I really should have something short to say, that turns the whole argument on its head, given how clear-cut it seems to me. I don't have that yet, but I do have some rambly things to say.

I basically don't think overhangs are a good way to think about things, because the bridge that connects an "overhang" to an outcome like "bad AI" seems flimsy to me. I would like to see a fuller explication some time from OpenAI (or a suitable steelman!) that can be critiqued. But here are some of my thoughts.

The usual argument that leads from "overhang" to "we all die" has some imaginary other actor who is scaling up their methods with abandon at the end, killing us all because it's not hard to scale and they aren't cautious. This is then used to justify scaling up your own method with abandon, hoping that we're not about to collectively fall off a cliff.

For one thing, the hype and work being done now is making this problem a lot worse at all future timesteps. There was (and still is) a lot people need to figure out regarding effectively using lots of compute. (For instance, architectures that can be scaled up, training methods and hyperparameters, efficient compute kernels, putting together datacenters and interconnect, data, etc etc.) Every chipmaker these days has started working on things with a lot of memory right next to a lot compute with a tonne of bandwidth, tailored to these large models. These are barriers-to-entry that it would have been better to leave in place, if one was concerned with rapid capability gains.

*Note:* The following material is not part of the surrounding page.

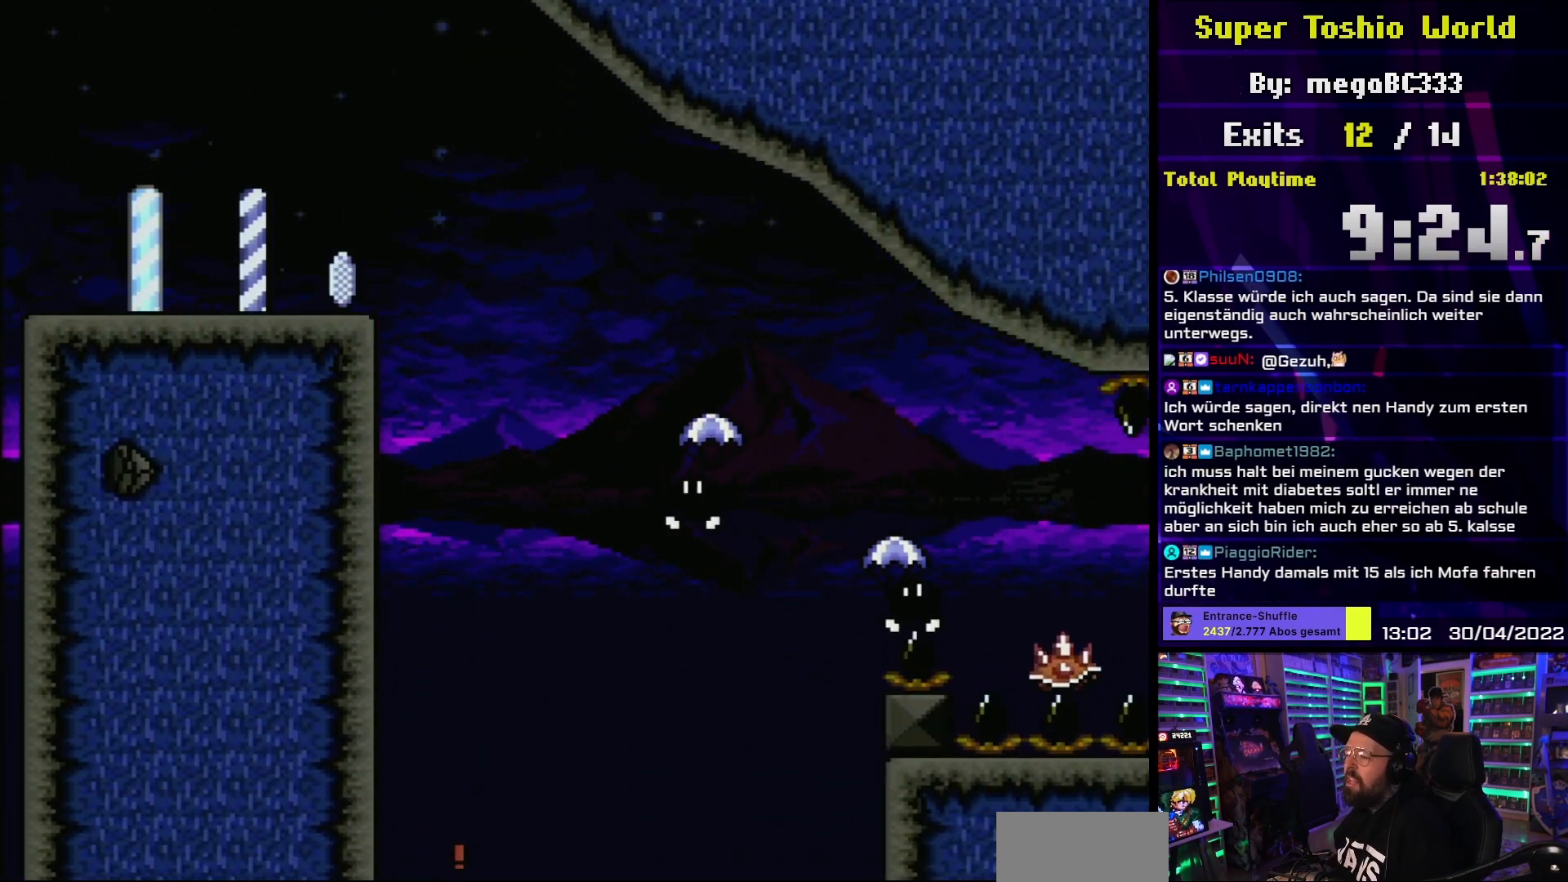
{"buttons": ["A"], "events": [[83, "A", "up"], [200, "A", "down"], [300, "A", "up"], [500, "A", "down"]]}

And just publishing fewer things and giving out fewer hints would have helped.

Another thing: I would take the whole argument as being more in good-faith if I saw attempts being made to scale up anything other than capabilities at high speed, or signs that made it seem at all likely that "alignment" might be on track. Examples:

  • A single alignment result that was supported by a lot of OpenAI staff. (Compare and contrast the support that the alignment team's projects get to what a main training run gets.)
  • Any focus on trying to claw cognition back out of the giant inscrutable floating-point numbers, into a domain easier to understand, rather than pouring more power into the systems that get much harder to inspect as you scale them. (Failure to do this suggests OpenAI and others are mostly just doing what they know how to do, rather than grappling with navigating us toward better AI foundations.)
  • Any success in understanding how shallow vs deep the thinking of the LLMs is, in the sense of "how long a chain of thoughts/inferences can it make as it composes dialogue", and how this changes with scale. (Since the whole "LLMs are safer" thing relies on their thinking being coupled to the text they output; otherwise you're back in giant inscrutable RL agent territory)
  • The delta between "intelligence embedded somewhere in the system" and "intelligence we can make use of" looking smaller than it does. (Since if our AI gets to use of more of its intelligence than us, and this gets worse as we scale, this looks pretty bad for the "use our AI to tame the AI before it's too late" plan.)

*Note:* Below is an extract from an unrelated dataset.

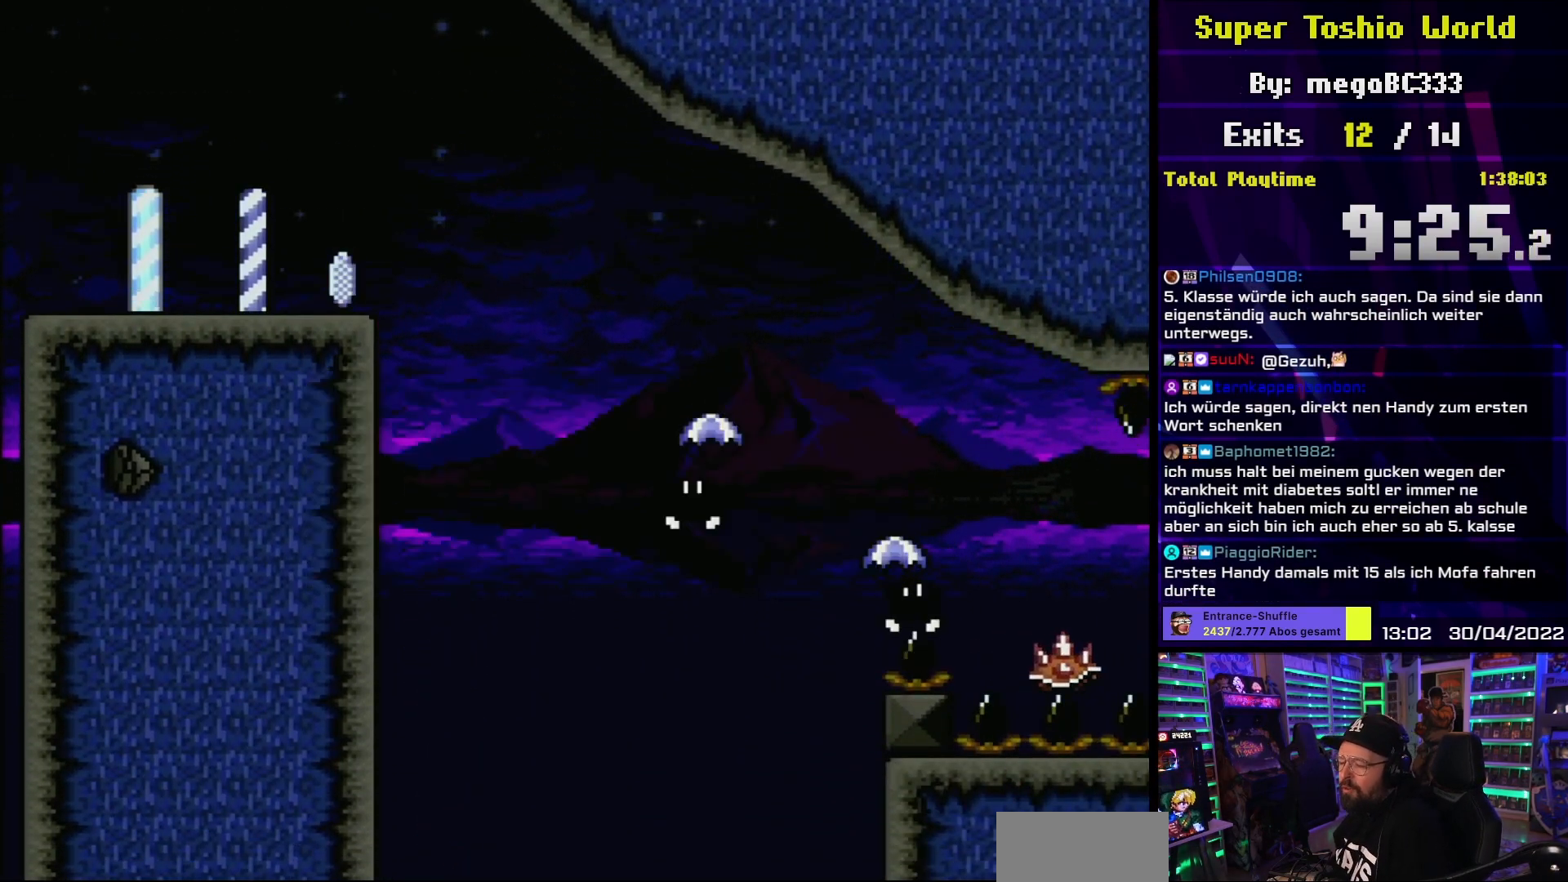
{"buttons": ["A"], "events": [[117, "A", "up"], [217, "A", "down"], [333, "A", "up"], [450, "A", "down"]]}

Also I can't make this point precisely, but I think there's something like capabilities progress just leaves more digital fissile material lying around the place, especially when published and hyped. And if you don't want "fast takeoff", you want less fissile material lying around, lest it get assembled into something dangerous.

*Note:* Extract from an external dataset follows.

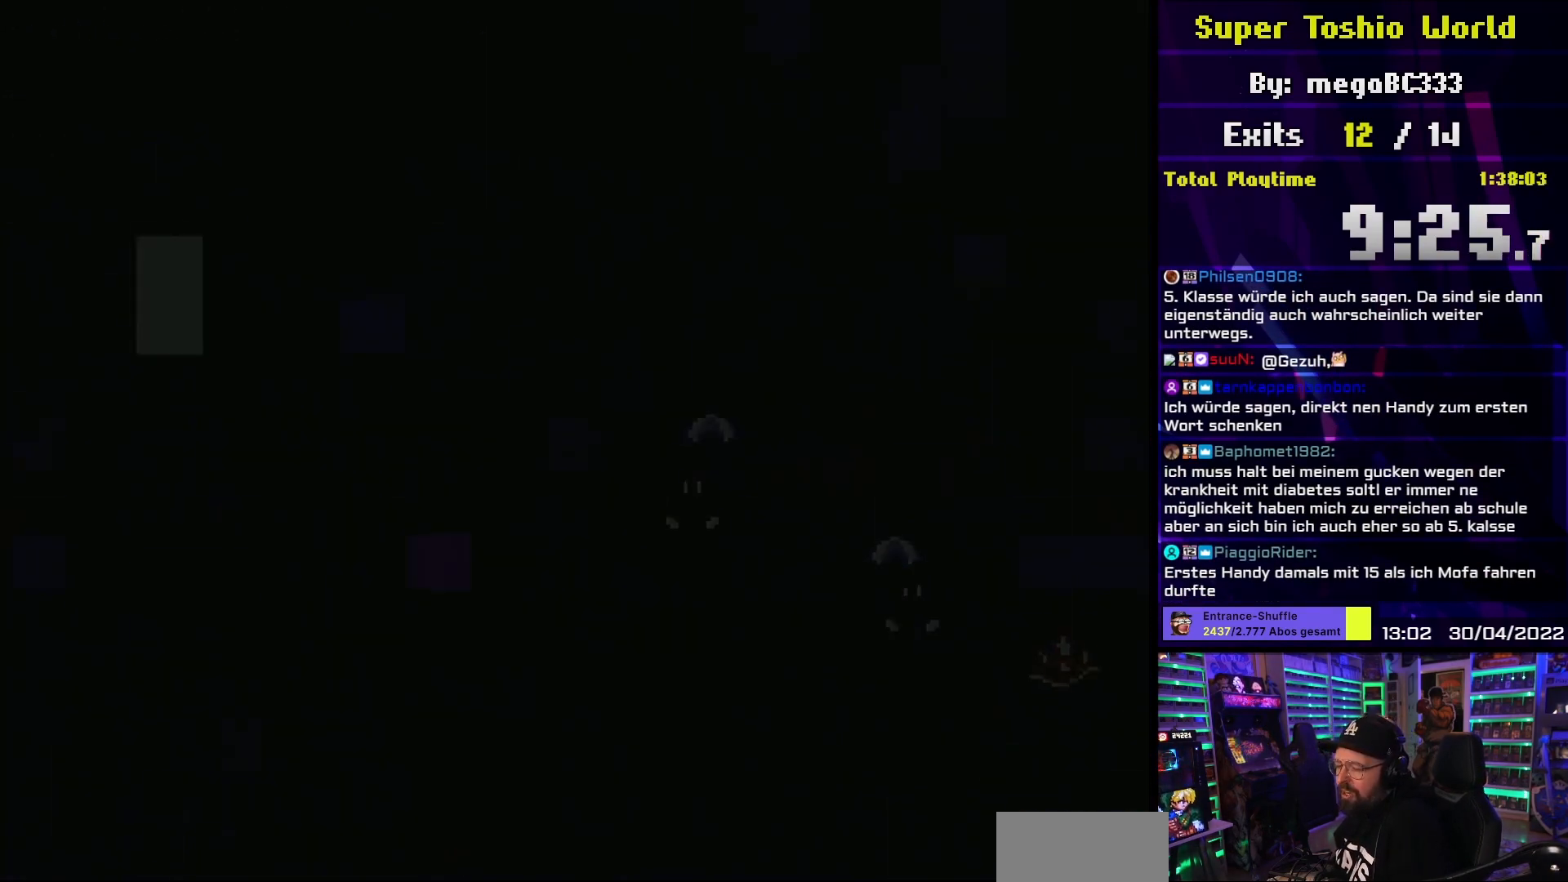
{"buttons": ["X"], "events": [[50, "A", "up"], [467, "X", "down"]]}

Finally, to more directly talk about LLMs, my crux for whether they're "safer" than some hypothetical alternative is about how much of the LLM "thinking" is closely bound to the text being read/written. My current read is that they're more like doing free-form thinking inside, that tries to concentrate mass on right prediction. As we scale that up, I worry that any "strange competence" we see emerging is due to the LLM having something like a mind inside, and less due to it having accrued more patterns.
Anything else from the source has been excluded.